Posted on 2004-05-16 12:10:46 by Nexo
Nexo, I got 90AAAAAAh for an answer in ECX. How does this equal x+y? Furthermore, where is the carry flag for multi-percision use? I don't understand the numbering scheme used - what is the value put into EBX (00B555555h) in decimal notation?

BCD digits require four bits each. If we spread those bits across four registers, such that bit zero of each register is a component of the least significant BCD digit, we may operate on all BCD bits of similar magnitude in parallel. Not that this will help - I am just brain-storming out loud.
Posted on 2004-05-16 19:19:29 by bitRAKE
Hi, BitRAKE. I am just kill my bored time. This souce is little joke :) 85555555h+0B555555h=90AAAAAh is right. Because this applicable ONLY for add of BINARY numbers. "the carry flag for multi-percision use" is use for carry between BITS. "X+Y+Z = S + 2C". Is expression ONLY for BINARY numbers? If we spread bits of BCD across four registers, we will have BINARY numbers (digits of BCD). We can add those BINARY numbers with the carry flag for multi-percision use between bits of BCD digit. But I don't see as we will do carry between BCD DIGITS with "X+Y+Z = S + 2C".

I am only try show with this source that BITS carry is useless and low performance. Because simple "ADD" is faster.

Good luck.
Posted on 2004-05-17 10:55:51 by Nexo
Nexo, oh. :) It does make sense, but I was thinking maybe a multiply instruction could be used to do multiple adds in some way?
Posted on 2004-05-17 11:22:17 by bitRAKE

Do you have a MMX packed BCD addition working?
Yes, but the propagating the carries really limit what can be done - as you have found.

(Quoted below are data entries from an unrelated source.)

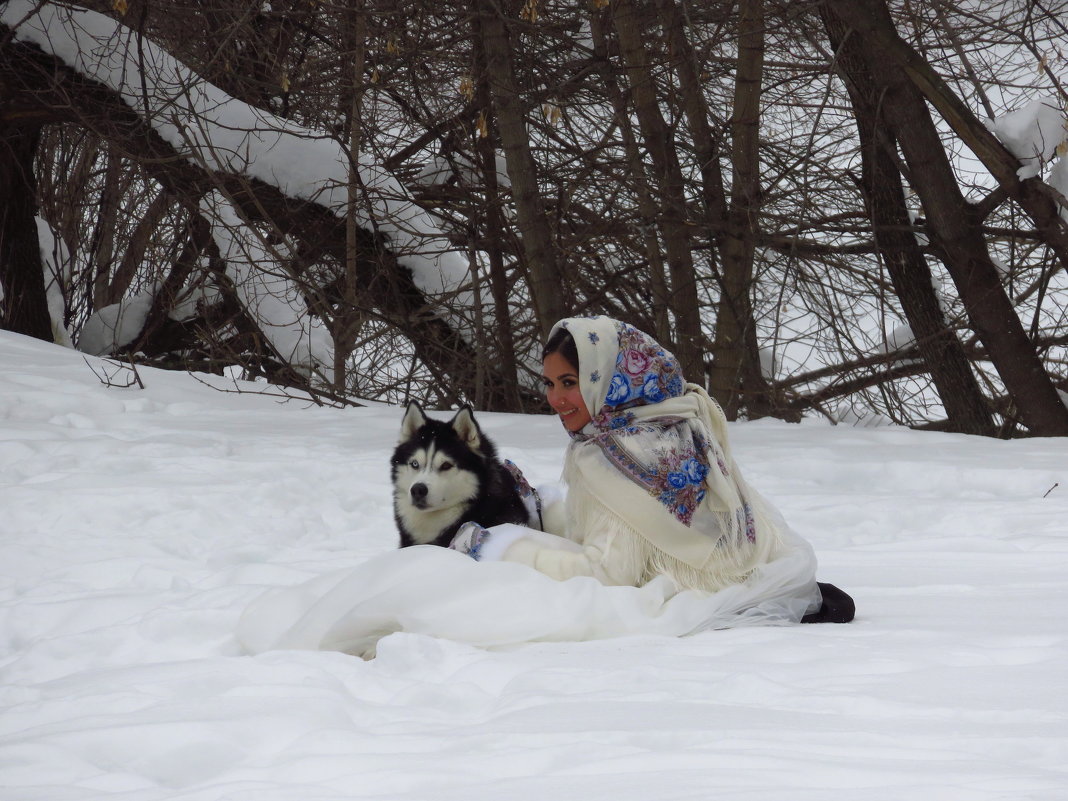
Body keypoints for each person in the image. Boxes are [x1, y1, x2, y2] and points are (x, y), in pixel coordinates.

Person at [449, 315, 854, 624]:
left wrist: (498, 550)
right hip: (745, 577)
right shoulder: (677, 425)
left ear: (607, 379)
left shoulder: (612, 456)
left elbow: (608, 575)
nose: (555, 399)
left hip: (687, 599)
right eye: (550, 383)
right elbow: (630, 537)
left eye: (569, 382)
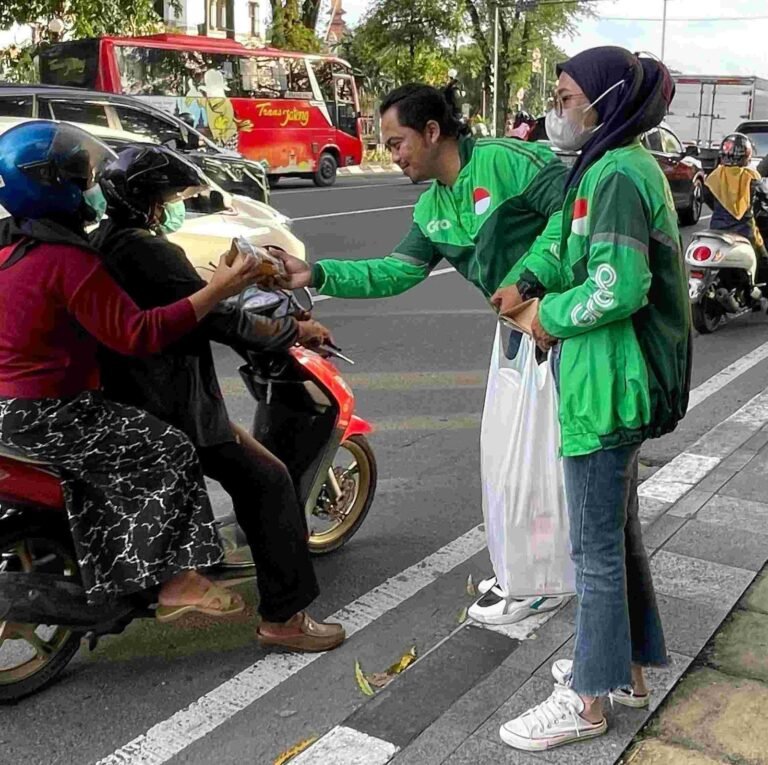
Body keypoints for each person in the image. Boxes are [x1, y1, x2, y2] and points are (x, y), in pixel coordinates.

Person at [267, 82, 570, 626]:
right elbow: (396, 271)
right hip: (517, 338)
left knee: (549, 464)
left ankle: (547, 580)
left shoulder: (508, 162)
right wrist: (315, 272)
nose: (393, 154)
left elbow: (574, 210)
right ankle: (530, 570)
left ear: (432, 132)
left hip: (564, 333)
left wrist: (530, 280)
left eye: (397, 141)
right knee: (509, 462)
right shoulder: (433, 206)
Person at [496, 47, 691, 752]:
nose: (557, 106)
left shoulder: (615, 174)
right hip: (606, 381)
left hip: (608, 386)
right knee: (615, 534)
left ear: (604, 103)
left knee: (595, 549)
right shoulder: (607, 165)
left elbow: (619, 285)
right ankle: (622, 666)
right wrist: (522, 281)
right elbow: (560, 241)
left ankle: (586, 699)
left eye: (567, 94)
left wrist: (543, 316)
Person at [0, 120, 260, 618]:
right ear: (56, 189)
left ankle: (115, 565)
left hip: (10, 411)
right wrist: (216, 292)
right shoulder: (68, 262)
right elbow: (137, 334)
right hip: (53, 412)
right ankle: (176, 581)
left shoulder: (11, 248)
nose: (91, 191)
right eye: (81, 181)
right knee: (171, 451)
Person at [91, 145, 345, 652]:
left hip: (122, 395)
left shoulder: (107, 242)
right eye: (168, 196)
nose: (172, 205)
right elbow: (217, 319)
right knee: (268, 482)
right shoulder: (147, 249)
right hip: (168, 402)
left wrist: (224, 282)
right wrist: (293, 328)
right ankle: (284, 618)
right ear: (148, 201)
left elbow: (189, 299)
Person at [704, 133, 768, 280]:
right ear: (746, 154)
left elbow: (707, 198)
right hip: (745, 232)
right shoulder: (751, 176)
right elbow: (762, 196)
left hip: (716, 231)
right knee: (764, 260)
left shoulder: (714, 176)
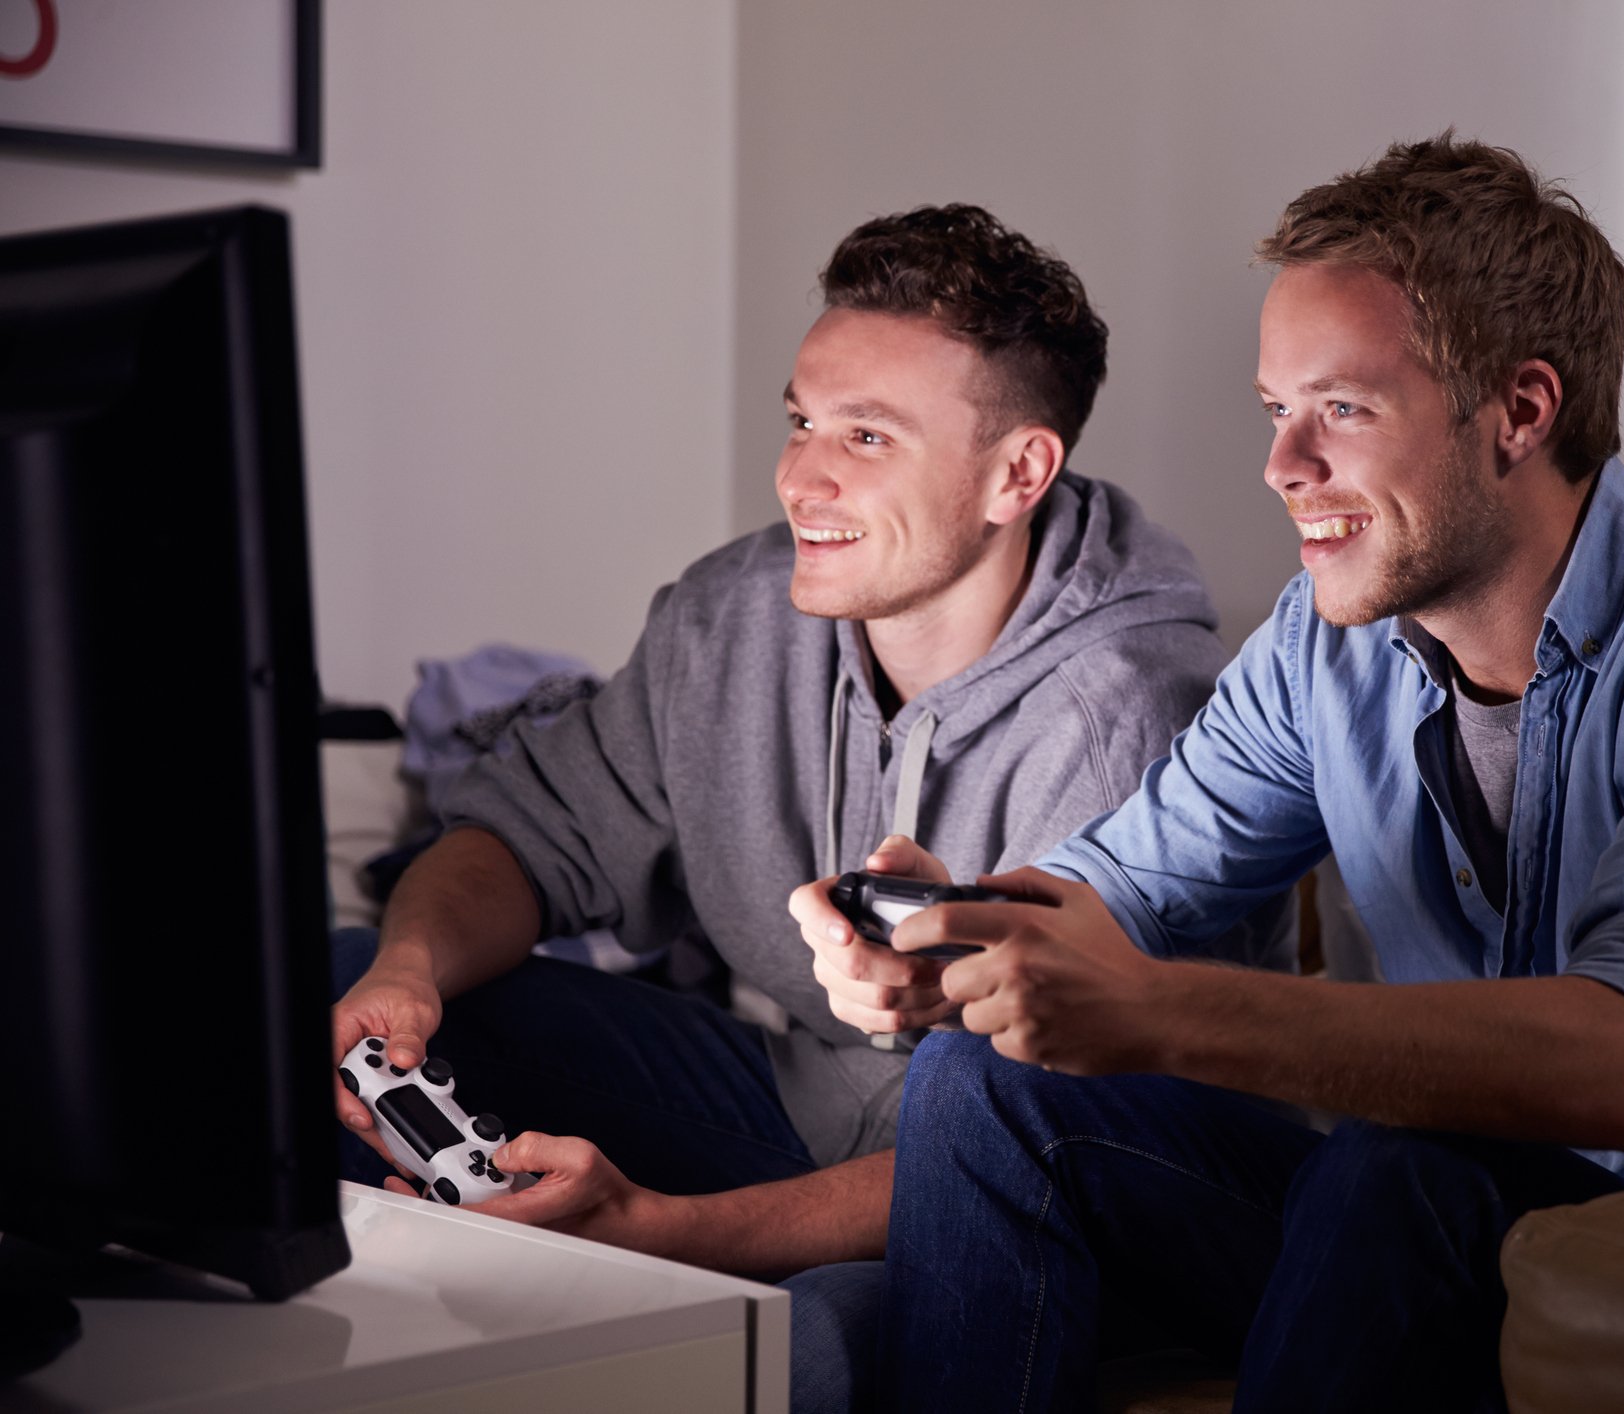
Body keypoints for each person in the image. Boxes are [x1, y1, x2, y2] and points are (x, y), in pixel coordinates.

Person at [794, 136, 1624, 1411]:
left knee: (1397, 1171)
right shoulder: (1330, 643)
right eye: (1275, 410)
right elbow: (1121, 882)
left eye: (1342, 409)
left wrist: (1163, 1013)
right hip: (1445, 1228)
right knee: (987, 1079)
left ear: (1520, 409)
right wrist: (950, 931)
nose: (1285, 464)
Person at [330, 205, 1280, 1412]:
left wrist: (662, 1230)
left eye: (867, 437)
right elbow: (526, 833)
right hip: (800, 1103)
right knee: (349, 984)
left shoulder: (1130, 715)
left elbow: (1022, 1133)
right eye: (801, 421)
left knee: (815, 1345)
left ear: (1017, 473)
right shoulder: (731, 617)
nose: (799, 476)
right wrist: (411, 965)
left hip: (1040, 1202)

The 32 bit general registers version operated as fast in practice as it did in theory (by adding the cycles manually): no amount of optimization was possible. I last tried doing an MMX version October 12 last year, but it did not work. I finally got back to it September 1 and got it working about 70% as fast as general registers. Nothing that seems to be an obvious improvement works since MMX works on parallel bytes, words, dwords, but not nibbles. Plus 8 extra (MMX) instructions to get the carry another one to propagate it...

So yes... I have found that MMX packed BCD has its challenges!!!
Posted on 2004-09-02 20:27:59 by V Coder